Cela fait six mois que je lis des autobiographies de femmes à qui il est arrivé des choses horribles. J’ai hâte d’avoir fini et de lire de la fiction, ou n’importe quoi de léger. 

 

Quelle que soit l’époque, le contexte historique ou les régimes : c’est toujours plus difficile pour les femmes
Pénélope Bagieu

Vous avez donc choisi des femmes de 700 ans après Jésus Christ à aujourd’hui…
 
Ce qui m’importait, c’était de raconter des histoires qui se passent à toutes les époques et dans tous les contextes géopolitiques ou géographiques parce qu’il y a toujours cette constante, quelle que soit l’époque, le contexte historique ou les régimes : c’est toujours plus difficile pour les femmes. Face à une adversité équivalente, c’est toujours deux fois plus dur pour les femmes parce qu’elles ont plus de combats à mener et encore moins de liberté que les autres.
 
Je dois faire prochainement le portrait d’une avocate de lanceurs d’alerte. Que ce soit elle ou une femme qu’on n’a pas laissée être enterrée avec son mari parce qu’ils n’avaient pas la même religion, je trouvais intéressant de montrer un spectre historique assez large de choses exaspérantes contre lesquelles les femmes se sont levées. 
 
Qu’est-ce qui vous a le plus surprise dans les histoires que vous racontez ? 
 
Ce qui m’a le plus surprise c’est qu’à peu près toutes ces femmes ont un même postulat de base : « Reste dans le rang », « Les choses sont comme ça », « Fais avec ce que tu as ». Mais toutes se sont dit à un moment : « Je vaux plus que ce qu’on me répète toujours ». 
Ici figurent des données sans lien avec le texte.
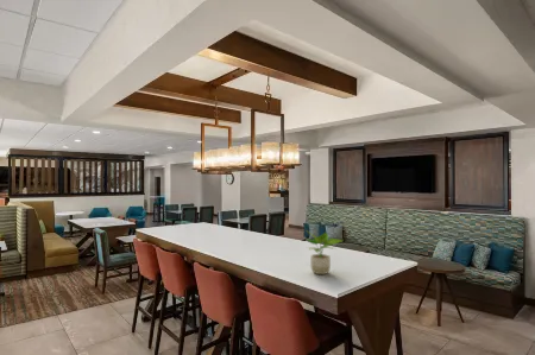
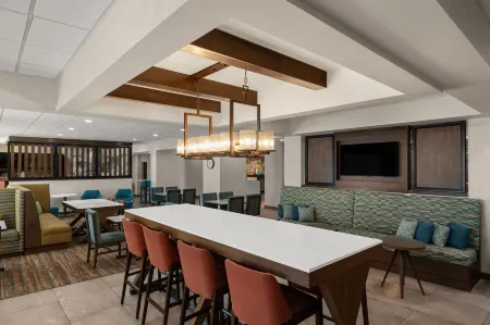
- potted plant [304,230,345,275]
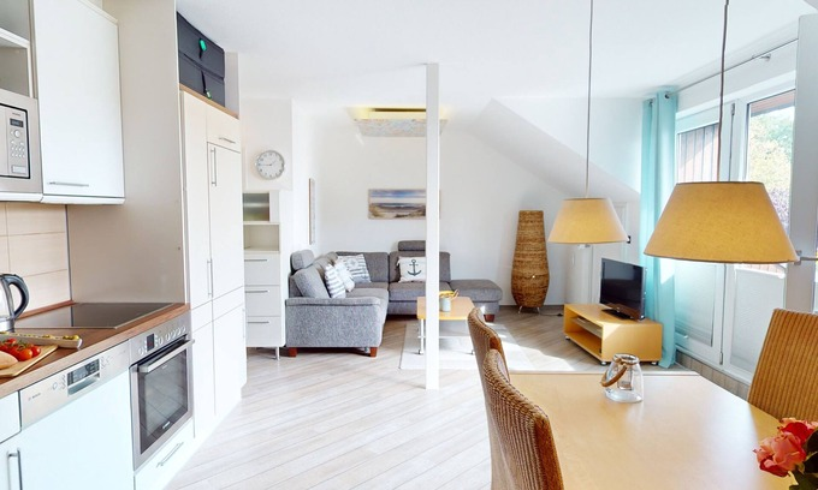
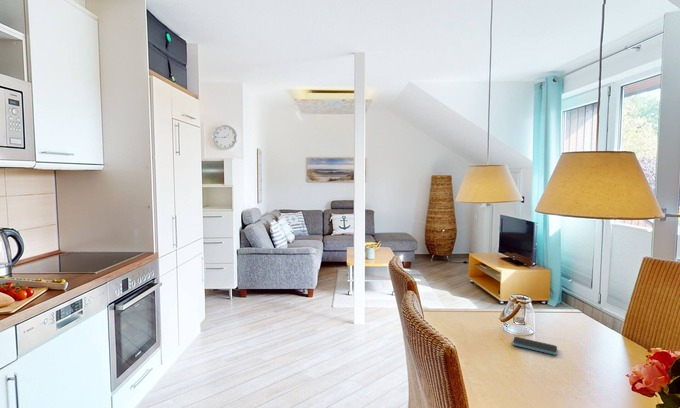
+ smartphone [511,336,558,356]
Temple Grandin, interprète des animaux. 
Temple Grandin, interprète des animaux. 
©Pénélope Bagieu/Lemonde.fr/Gallimard

C’est vraiment cette prise de confiance, d’empouvoirement (empowerment en anglais) qui demande toujours de soulever des montagnes de courage pour parvenir à se dire ça. Et c’est quelque chose qu’on rencontre toutes. On est toujours auto-conditionnées et on se dit a priori : je ne vaux pas plus que ça. De manière totalement innée et intégrée, on s’applique toujours une autocensure. Et j’aime bien ces femmes qui se sont dit : « Non, on va faire comme j’ai envie ». 

 
Après "Joséphine", "California Dreamin", on peut vous dire un peu, beaucoup féministe ? 
 
Complètement ! Mais on l’est toutes et tous même si c’est un mot qui fait peur à pas mal de gens. Ce n’est pas possible de ne pas l’être, de ne pas vouloir l’égalité, de ne pas vouloir qu’on soient tous traités à la même enseigne. 
 
Quel est votre coup de coeur jusqu’à présent parmi tous ces personnages ? 
 
Toutes m’ont plu mais celle qui a été le plus gros coup de coeur c’est cette vieille dame que j’ai découverte lors d’une visite à Montauk au bout de Long Island (près de New York) en famille. J’ai visiter un phare où une toute petite pièce rendait hommage à cette vieille dame qui a sauvé toute seule le phare de Montauk de l’érosion.

J’ai vu une photo d’elle sur une coupure de journal. Immédiatement, je suis tombée amoureuse de cette petite dame et de son histoire. C’était très spontané. Dans le genre têtue et tête de mule, je l’ai trouvée formidable.